I put it as a method param to reuse the same ValidationException object and throw all the errors together after all the checks. If we use public static Optional<ValidationException> validateRuleInputs() {} then the internal error-checking functions like validateAttributeMap can't reuse the ValidationException object

[sgup432]

[NIT] Better to create a different file for this IMO. Same for below Attribute

[kaushalmahi12]

Overall, I feel we should move the enum Feature into enum FeatureType, and introduce Feature class that includes FeatureType, label (essentially nothing but value for feature type), and attributeMap (as allowed attributes are governed by FeatureType). Rule itself being generic in nature should be agnostic of coupling itself with those validations, etc.

I might be missing some context here but this seems unnecessary at this point. The feature here is used only by the rule entity.
Why I believe creating a separate class doesn't make sense.

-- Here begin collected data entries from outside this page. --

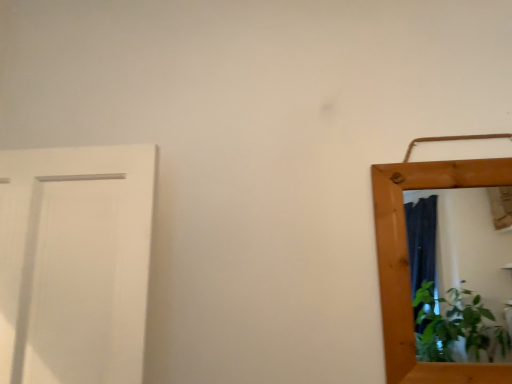
The image size is (512, 384). Describe the element at coordinates (457, 275) in the screenshot. I see `wooden mirror at right` at that location.

Find the location of a particular element. wooden mirror at right is located at coordinates (457, 275).

Find the location of `wooden mirror at right`. wooden mirror at right is located at coordinates (457, 275).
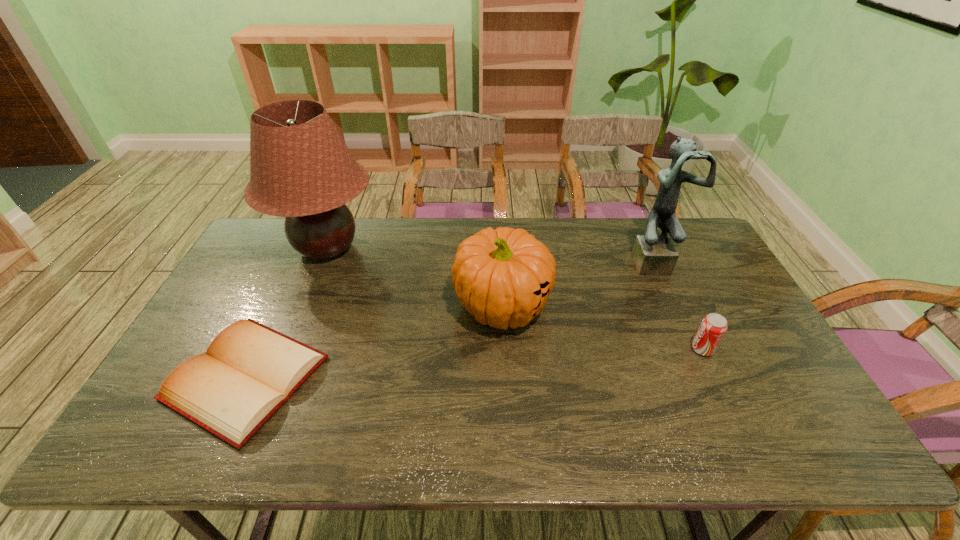
Where is `blank area located on the logo side of the fourth tallest object`? Image resolution: width=960 pixels, height=540 pixels. blank area located on the logo side of the fourth tallest object is located at coordinates (580, 349).

I want to click on vacant space located 0.270m on the logo side of the fourth tallest object, so click(x=591, y=349).

Locate an element on the screen. Image resolution: width=960 pixels, height=540 pixels. free location located on the back of the shortest object is located at coordinates (x=288, y=287).

In order to click on lampshade at the far edge in this screenshot , I will do `click(300, 168)`.

Where is `sculpture at the far edge`? sculpture at the far edge is located at coordinates (653, 254).

Identify the location of object situated at the near edge. (249, 371).

The width and height of the screenshot is (960, 540). Identify the location of lampshade present at the left edge. [x=300, y=168].

Locate an element on the screen. Image resolution: width=960 pixels, height=540 pixels. Bible that is positioned at the left edge is located at coordinates tap(249, 371).

Where is `sculpture present at the right edge`? The height and width of the screenshot is (540, 960). sculpture present at the right edge is located at coordinates (653, 254).

At what (x,y) coordinates should I click in order to perform the action: click on soda can that is at the right edge. Please return your answer as a coordinate pair (x, y). This screenshot has width=960, height=540. Looking at the image, I should click on (713, 326).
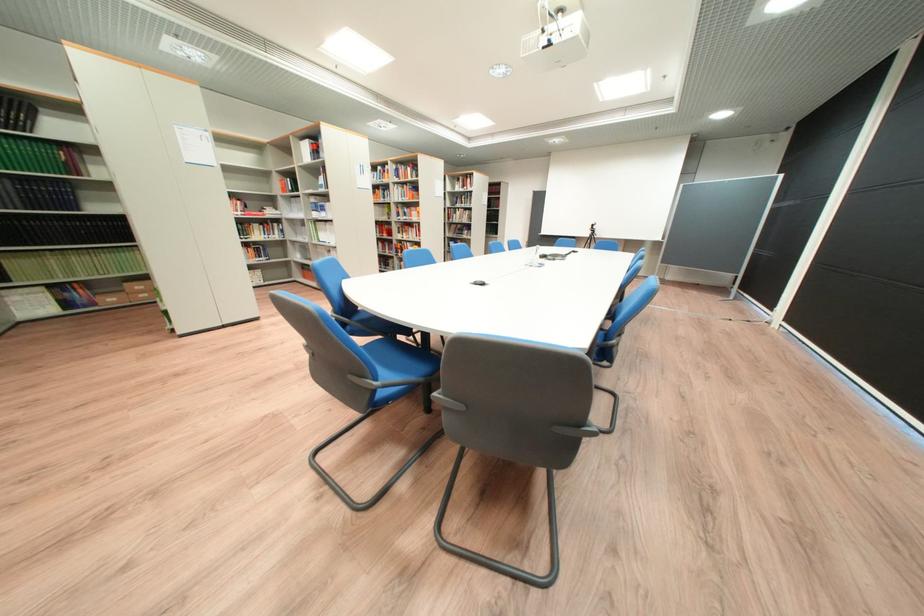
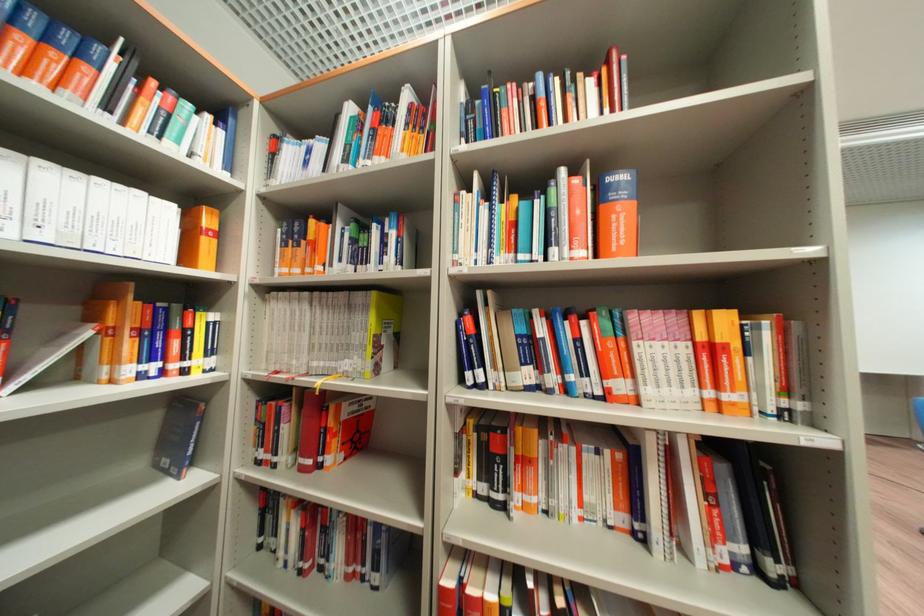
The point at [397,211] is marked in the first image. Where is the corresponding point in the second image?

(380, 323)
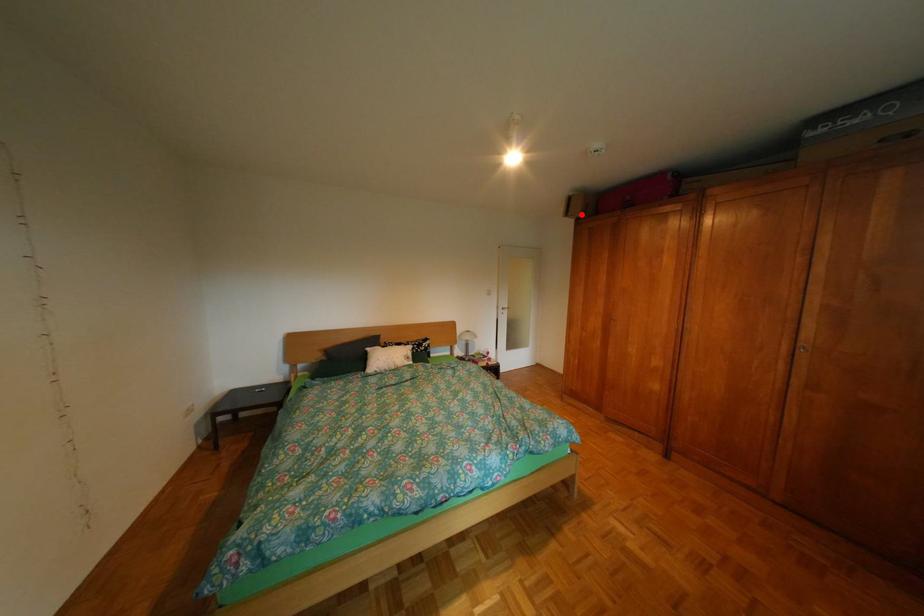
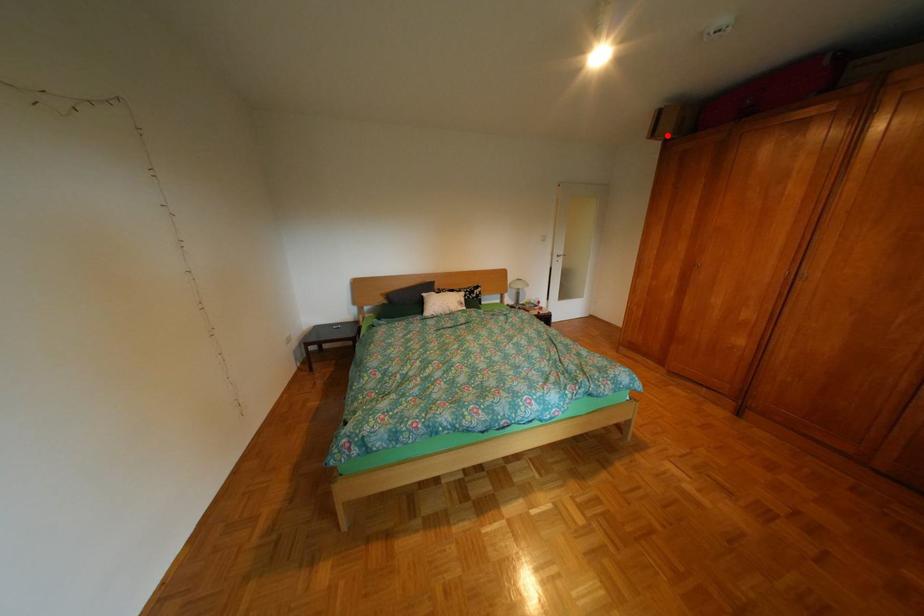
I am providing you with two images of the same scene from different viewpoints. A red point is marked on the first image and another point is marked on the second image. Does the point marked in image1 correspond to the same location as the one in image2?

Yes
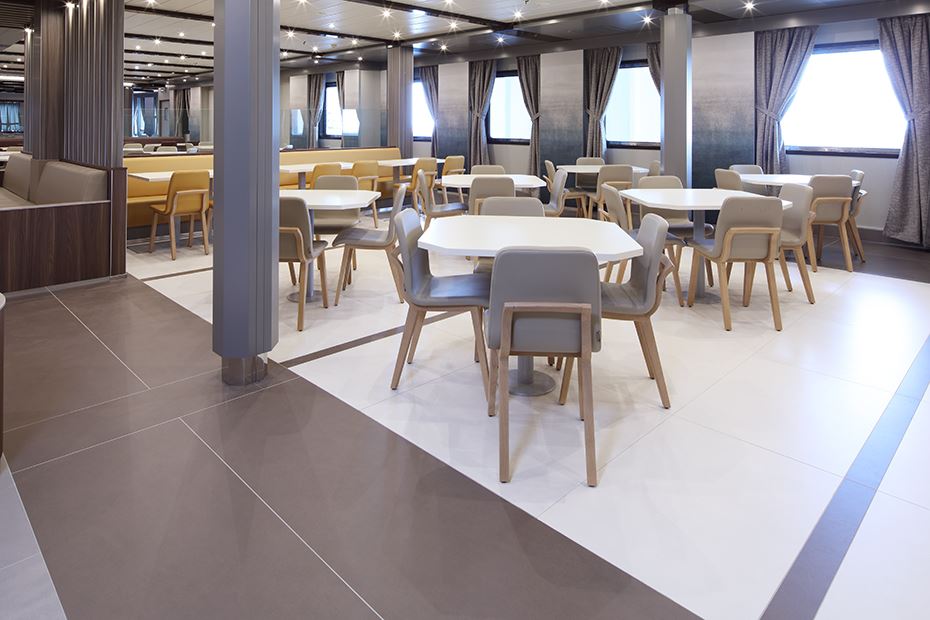
You are a GUI agent. You are given a task and a screenshot of the screen. Output one action in this format:
    pyautogui.click(x=<x>, y=<y>)
    Task: Click on the columns
    This screenshot has width=930, height=620.
    Given the screenshot: What is the action you would take?
    pyautogui.click(x=249, y=152), pyautogui.click(x=394, y=89), pyautogui.click(x=675, y=95), pyautogui.click(x=50, y=93)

1. Class itself means a blueprint for something to create similar types of things. Here we will still duplicate the FeatureType a lot. attributes are a again a static list of constants for a feature
2. Feature here is a constant and it doesn't necessarily needs to carry the label for itself since label is rule's property.

I agree with @sgup432 comments, Feature and Feature supported attributes are specific to plugin.